Some of the ignorant stuff people are saying about all the employees is disrespectful.

WhatsApp and IG when they were acquired were making very little money, if they had stayed independent and no one acquired them they would not be running today (they would exhaust the capital chain). WhatsApp maybe was making £10ml a year but was losing money; IG was making £0. I can tell you with certainty if they were independent and around today the growth would be stalling and there is a high chance they would not be able to continue raising venture money, it is very easy to grow products to 1bn users when you add FB growth's team which is best in class to an already solid product.

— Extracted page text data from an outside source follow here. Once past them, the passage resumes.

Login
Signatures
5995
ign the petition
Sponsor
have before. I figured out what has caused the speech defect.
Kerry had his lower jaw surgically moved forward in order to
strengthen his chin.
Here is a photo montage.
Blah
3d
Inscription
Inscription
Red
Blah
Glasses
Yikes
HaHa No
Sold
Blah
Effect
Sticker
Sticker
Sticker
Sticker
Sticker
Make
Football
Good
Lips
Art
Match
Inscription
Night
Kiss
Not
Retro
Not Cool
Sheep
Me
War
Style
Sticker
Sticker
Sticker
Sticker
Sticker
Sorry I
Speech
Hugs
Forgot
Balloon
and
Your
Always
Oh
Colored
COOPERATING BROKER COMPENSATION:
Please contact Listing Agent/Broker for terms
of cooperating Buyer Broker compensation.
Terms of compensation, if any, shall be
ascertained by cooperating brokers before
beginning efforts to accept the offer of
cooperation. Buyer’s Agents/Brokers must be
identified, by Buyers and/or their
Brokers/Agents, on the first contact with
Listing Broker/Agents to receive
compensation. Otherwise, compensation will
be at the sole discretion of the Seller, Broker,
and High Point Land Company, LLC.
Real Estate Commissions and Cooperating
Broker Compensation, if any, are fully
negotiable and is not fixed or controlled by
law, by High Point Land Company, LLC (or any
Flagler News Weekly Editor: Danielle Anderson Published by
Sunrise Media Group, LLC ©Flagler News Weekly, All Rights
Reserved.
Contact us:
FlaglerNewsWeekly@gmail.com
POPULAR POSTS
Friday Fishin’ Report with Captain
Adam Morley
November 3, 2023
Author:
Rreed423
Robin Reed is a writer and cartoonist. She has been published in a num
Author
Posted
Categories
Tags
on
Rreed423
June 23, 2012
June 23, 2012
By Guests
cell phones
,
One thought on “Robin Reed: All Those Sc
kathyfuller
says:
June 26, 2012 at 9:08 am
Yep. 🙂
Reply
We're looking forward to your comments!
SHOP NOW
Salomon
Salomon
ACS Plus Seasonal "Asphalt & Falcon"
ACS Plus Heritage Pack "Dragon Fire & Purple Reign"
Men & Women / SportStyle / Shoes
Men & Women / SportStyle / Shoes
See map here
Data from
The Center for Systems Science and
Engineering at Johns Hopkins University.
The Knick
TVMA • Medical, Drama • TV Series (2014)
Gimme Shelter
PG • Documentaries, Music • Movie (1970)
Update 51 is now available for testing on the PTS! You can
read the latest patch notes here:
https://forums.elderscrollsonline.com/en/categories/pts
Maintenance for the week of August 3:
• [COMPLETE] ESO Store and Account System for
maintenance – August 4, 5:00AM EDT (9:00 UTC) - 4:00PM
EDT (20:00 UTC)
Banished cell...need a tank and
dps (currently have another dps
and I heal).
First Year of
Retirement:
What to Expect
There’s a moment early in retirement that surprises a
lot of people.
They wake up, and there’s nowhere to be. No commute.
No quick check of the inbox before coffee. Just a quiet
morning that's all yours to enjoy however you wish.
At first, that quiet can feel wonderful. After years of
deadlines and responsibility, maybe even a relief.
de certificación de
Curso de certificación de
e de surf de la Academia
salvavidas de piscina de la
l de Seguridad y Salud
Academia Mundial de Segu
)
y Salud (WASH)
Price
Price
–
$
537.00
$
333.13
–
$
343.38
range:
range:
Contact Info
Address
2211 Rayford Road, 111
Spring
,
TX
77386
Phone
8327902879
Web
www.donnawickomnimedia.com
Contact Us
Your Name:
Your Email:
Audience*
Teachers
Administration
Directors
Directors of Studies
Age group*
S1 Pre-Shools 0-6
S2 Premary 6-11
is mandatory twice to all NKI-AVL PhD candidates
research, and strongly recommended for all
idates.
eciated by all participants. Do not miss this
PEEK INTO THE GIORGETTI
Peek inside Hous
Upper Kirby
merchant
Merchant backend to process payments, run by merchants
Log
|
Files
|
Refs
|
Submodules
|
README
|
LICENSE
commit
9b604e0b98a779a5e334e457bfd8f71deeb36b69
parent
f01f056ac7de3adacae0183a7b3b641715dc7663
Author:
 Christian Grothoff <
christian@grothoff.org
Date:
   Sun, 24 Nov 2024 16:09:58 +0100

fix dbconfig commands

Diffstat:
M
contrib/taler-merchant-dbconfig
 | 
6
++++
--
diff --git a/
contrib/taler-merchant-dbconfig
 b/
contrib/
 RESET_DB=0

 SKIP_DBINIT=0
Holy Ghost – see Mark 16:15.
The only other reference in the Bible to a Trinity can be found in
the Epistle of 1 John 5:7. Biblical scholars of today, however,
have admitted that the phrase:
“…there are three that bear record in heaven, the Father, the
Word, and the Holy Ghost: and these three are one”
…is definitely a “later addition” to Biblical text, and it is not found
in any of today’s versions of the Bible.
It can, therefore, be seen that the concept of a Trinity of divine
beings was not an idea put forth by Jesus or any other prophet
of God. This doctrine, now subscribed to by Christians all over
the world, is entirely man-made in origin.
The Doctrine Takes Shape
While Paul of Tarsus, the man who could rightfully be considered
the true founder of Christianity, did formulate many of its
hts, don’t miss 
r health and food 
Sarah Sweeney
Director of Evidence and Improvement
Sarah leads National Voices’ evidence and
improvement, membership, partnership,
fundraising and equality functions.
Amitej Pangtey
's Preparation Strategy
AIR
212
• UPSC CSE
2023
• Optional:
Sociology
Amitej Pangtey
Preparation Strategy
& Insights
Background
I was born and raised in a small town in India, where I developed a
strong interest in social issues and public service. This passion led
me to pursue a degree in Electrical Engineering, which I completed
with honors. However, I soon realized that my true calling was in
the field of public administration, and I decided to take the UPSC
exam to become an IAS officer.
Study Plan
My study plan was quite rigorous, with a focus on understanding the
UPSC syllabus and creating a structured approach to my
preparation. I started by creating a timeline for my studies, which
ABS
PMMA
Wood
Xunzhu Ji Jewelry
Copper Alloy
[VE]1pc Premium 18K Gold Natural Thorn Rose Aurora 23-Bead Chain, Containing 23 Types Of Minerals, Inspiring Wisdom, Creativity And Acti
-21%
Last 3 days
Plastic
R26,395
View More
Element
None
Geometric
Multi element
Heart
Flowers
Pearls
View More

Twitter has been generating solid revenue from around 2009/10 (someone correct me if im off here) and big brands love it and there is lots of data I have seen to support the value to advertisers around the world.

Twitter does however need to tell its story a lot better afterall a Tweet means many different things to many people, its just not as easy to communicate as Facebook to an outside but this doesn't mean it is not valuable or should not exist independently.




> 2/ Revenue is $2bn+ a year, how is this not successful?

It's not successful because their expenses are $2.6 billion a year which exceeds the revenue of $2.2 billion collected.[1]

This means they lost $450 million. They have no profits. They've never had a profitable year. In short, if you spend more than you make, you're not financially successful.

Why do many people think companies like Twitter and Spotify (also $2 billion revenue and still losing money) are "successful" ?!? I'm guessing the confusion happens because observers don't understand the difference between revenue and profit.

[1]https://www.google.com/finance?q=NYSE:TWTR&fstype=ii


Is there a breakdown somewhere of where those costs are coming from and what they can probably knock out to hit profitable? It's only a few, hundred million over revenue. I mean, that's a big problem but I've seen rebounds from worse when better management came along.